Fresh_Finance9065@reddit
Speculative decoding works for simple questions but doesn't really speed up difficult questions where the small and big model would give different answers
DinoAmino@reddit
Meanwhile, OP isn't using a draft model at all. Using ngrams here.
Karyo_Ten@reddit
The main issue is with quantization, complex stuff requires longer answers and if your quantization makes the KL-divergence too far from the expected distribution your draft cannot ptedict your quant.

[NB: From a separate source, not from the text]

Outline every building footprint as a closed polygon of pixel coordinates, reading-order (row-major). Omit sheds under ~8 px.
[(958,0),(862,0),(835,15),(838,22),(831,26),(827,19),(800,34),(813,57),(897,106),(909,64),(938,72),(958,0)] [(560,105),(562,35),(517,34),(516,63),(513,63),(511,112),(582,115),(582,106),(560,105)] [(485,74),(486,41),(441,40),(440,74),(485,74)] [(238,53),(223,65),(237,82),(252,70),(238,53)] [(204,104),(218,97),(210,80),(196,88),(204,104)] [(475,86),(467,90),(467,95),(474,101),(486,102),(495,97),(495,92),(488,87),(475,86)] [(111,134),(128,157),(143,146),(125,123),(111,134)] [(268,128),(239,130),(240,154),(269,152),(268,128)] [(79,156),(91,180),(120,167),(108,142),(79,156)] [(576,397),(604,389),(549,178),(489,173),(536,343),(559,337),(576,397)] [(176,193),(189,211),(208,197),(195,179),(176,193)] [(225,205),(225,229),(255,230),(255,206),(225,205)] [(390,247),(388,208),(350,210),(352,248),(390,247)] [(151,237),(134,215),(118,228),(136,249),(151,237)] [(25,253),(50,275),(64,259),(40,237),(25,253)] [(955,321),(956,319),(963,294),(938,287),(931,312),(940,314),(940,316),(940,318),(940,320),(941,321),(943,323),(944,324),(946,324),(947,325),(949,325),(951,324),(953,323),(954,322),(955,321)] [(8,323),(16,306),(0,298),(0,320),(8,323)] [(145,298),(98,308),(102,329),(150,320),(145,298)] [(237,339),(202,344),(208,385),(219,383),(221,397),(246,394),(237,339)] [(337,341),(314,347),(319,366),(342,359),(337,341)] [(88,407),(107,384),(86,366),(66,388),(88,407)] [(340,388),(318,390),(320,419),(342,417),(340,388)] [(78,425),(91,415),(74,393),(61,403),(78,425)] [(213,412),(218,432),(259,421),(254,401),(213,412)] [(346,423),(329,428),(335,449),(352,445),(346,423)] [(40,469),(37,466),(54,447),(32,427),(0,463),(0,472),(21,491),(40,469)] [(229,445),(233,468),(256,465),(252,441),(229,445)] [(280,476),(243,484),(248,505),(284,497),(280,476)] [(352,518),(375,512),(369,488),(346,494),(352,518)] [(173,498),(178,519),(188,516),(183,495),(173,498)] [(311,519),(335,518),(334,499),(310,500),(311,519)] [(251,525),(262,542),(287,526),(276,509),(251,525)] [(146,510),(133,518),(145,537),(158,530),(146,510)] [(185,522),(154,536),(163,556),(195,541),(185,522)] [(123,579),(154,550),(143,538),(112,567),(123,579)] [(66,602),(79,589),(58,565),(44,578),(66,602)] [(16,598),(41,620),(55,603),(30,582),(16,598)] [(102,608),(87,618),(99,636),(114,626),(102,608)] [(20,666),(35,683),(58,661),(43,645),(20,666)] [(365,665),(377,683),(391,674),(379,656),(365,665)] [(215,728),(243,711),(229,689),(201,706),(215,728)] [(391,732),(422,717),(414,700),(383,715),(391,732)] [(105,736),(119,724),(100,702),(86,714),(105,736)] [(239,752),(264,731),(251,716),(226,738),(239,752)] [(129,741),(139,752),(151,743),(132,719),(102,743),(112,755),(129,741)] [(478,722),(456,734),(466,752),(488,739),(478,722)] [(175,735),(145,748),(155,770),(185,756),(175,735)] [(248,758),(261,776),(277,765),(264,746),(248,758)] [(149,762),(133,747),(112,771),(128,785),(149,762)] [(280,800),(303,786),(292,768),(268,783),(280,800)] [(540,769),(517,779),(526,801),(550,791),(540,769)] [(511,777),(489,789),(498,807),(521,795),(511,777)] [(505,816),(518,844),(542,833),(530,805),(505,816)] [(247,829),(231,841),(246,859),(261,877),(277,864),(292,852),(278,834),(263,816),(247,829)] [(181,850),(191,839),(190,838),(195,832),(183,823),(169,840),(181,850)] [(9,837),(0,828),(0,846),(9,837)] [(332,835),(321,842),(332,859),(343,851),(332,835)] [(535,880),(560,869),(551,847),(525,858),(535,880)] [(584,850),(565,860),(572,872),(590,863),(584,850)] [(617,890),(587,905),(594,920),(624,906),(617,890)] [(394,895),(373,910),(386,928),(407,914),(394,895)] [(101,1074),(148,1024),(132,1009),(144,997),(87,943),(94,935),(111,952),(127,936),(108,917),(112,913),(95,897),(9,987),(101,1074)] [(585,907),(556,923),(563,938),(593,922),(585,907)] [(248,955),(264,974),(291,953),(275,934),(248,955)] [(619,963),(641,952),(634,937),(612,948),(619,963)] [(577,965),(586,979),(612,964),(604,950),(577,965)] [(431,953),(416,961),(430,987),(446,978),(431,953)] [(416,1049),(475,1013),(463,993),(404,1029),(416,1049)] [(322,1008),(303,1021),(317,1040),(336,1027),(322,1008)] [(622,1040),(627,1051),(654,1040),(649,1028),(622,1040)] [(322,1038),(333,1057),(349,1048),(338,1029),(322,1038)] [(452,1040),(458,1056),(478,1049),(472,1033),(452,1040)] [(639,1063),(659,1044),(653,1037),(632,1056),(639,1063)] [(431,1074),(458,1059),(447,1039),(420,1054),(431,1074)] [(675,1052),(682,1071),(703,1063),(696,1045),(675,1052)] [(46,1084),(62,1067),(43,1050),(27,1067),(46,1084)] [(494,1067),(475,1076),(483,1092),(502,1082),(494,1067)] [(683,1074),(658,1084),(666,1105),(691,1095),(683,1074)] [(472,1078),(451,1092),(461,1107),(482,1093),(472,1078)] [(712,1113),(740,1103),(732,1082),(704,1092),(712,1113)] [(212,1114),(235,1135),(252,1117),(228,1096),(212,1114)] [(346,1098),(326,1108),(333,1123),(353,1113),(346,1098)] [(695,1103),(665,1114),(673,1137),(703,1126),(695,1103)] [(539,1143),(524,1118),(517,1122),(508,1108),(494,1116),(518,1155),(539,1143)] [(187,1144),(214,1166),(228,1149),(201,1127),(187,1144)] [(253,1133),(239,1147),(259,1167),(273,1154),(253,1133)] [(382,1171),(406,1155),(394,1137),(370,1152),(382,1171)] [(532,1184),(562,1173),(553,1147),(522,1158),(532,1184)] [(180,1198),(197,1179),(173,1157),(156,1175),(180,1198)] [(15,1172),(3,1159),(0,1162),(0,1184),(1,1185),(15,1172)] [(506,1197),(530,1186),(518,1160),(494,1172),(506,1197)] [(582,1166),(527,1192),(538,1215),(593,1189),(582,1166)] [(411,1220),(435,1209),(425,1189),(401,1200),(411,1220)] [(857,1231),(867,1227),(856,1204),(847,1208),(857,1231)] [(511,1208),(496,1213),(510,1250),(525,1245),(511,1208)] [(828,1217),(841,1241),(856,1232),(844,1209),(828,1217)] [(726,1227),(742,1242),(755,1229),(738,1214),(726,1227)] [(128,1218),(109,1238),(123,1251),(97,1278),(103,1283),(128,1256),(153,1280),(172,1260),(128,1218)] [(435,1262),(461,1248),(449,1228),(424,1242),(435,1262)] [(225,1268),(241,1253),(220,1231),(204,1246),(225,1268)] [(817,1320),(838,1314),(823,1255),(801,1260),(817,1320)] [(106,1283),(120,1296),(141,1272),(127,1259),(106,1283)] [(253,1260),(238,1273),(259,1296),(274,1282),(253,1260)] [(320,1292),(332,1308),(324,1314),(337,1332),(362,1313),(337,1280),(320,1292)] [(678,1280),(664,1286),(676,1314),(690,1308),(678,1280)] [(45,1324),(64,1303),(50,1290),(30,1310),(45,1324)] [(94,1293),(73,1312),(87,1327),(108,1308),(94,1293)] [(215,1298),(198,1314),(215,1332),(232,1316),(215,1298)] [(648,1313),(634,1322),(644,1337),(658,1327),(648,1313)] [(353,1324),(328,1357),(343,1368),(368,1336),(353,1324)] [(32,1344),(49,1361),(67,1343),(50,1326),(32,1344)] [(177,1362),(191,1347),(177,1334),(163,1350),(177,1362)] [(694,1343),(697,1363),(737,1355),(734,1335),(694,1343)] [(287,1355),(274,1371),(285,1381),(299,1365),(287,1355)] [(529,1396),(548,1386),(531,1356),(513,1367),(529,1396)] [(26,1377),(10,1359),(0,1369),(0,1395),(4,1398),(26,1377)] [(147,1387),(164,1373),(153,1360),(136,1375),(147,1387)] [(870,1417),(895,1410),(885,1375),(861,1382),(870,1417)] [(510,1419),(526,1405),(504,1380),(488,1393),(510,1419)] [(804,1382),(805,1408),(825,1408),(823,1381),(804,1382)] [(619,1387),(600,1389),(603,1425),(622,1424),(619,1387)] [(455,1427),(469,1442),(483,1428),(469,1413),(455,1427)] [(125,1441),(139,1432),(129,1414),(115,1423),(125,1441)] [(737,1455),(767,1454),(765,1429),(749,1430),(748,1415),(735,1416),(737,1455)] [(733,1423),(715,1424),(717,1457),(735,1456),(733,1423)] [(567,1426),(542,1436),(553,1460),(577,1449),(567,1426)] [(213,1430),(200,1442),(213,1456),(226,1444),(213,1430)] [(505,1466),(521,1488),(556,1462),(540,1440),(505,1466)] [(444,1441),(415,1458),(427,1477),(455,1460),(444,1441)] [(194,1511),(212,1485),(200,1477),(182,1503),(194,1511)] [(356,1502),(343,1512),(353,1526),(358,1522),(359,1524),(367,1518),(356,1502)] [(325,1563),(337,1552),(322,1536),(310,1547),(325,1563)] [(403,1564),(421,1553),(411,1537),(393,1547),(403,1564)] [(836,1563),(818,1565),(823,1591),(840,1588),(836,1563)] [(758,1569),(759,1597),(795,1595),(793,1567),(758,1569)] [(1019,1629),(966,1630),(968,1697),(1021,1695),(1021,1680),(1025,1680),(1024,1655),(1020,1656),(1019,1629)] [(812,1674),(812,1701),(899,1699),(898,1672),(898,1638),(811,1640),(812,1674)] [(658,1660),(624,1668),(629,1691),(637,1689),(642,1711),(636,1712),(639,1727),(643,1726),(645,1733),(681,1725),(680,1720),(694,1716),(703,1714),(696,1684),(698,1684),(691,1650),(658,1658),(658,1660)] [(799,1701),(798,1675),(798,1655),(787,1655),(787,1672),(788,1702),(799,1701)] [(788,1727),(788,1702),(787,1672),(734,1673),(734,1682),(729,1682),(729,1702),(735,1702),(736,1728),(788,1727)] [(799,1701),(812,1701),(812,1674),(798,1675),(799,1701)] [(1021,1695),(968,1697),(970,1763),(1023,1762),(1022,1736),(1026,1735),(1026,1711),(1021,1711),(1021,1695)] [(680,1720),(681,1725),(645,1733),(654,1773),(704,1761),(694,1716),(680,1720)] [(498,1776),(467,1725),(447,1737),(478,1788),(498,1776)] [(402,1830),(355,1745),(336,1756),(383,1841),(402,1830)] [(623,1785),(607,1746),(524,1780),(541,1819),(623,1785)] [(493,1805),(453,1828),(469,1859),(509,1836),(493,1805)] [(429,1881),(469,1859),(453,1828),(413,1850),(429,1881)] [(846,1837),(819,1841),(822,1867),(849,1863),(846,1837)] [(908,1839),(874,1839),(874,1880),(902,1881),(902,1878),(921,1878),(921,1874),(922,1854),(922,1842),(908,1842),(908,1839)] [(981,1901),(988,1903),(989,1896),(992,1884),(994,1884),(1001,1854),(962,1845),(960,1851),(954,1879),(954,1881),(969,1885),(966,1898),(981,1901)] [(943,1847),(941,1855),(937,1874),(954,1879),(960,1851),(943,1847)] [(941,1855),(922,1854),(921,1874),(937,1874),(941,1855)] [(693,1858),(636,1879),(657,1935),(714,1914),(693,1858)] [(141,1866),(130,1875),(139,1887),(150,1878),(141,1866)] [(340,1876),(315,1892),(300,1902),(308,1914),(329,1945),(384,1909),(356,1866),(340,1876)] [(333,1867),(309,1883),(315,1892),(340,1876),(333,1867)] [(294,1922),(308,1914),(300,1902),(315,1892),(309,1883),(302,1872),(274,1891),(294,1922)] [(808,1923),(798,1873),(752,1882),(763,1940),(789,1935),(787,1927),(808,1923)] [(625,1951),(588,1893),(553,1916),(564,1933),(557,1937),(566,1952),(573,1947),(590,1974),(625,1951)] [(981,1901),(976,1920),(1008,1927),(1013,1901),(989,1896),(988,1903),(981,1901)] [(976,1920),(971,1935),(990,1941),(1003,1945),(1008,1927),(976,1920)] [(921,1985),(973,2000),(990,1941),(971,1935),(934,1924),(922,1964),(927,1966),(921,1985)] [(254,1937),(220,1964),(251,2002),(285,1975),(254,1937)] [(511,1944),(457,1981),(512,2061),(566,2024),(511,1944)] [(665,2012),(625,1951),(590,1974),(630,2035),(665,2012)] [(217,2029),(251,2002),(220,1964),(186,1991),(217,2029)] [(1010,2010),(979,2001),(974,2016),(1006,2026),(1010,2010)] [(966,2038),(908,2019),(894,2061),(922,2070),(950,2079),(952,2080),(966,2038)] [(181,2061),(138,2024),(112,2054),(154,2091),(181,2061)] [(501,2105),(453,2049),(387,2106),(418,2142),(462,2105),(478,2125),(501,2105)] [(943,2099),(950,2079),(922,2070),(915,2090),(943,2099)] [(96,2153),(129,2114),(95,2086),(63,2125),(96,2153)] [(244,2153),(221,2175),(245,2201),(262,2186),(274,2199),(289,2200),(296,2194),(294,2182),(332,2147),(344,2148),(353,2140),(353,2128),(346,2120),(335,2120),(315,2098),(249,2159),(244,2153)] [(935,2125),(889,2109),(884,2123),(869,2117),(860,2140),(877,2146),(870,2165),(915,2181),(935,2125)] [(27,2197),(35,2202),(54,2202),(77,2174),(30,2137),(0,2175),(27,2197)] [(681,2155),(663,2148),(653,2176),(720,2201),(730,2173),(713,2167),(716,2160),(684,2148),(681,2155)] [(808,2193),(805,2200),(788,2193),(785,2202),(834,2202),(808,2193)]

So make good quantized model first then do speculative decoding.
maschayana@reddit
Misinformation. Context size makes the speed difference. Long context and you win against speculative decoding because it drops sharp. The answer is the same even with complex or long context (complexity doesn't make a difference).
Fresh_Finance9065@reddit
Isn't there a speculative decoding acceptance rate?
GodComplecs@reddit (OP)
Yes I wrote MINOR edits, but seems fundamentally Devstrall is code line by line model, the gemma and qwen are big picture code.
last_llm_standing@reddit
what is the use? you cant do aything real with it. I can do something similar witha bigram model
GodComplecs@reddit (OP)
It's for code editing
GodComplecs@reddit (OP)
Ok added --repeat-penalty 1.0 for Qwen 3.6, now speed is increased by 140tks over 100tks base in minor edits.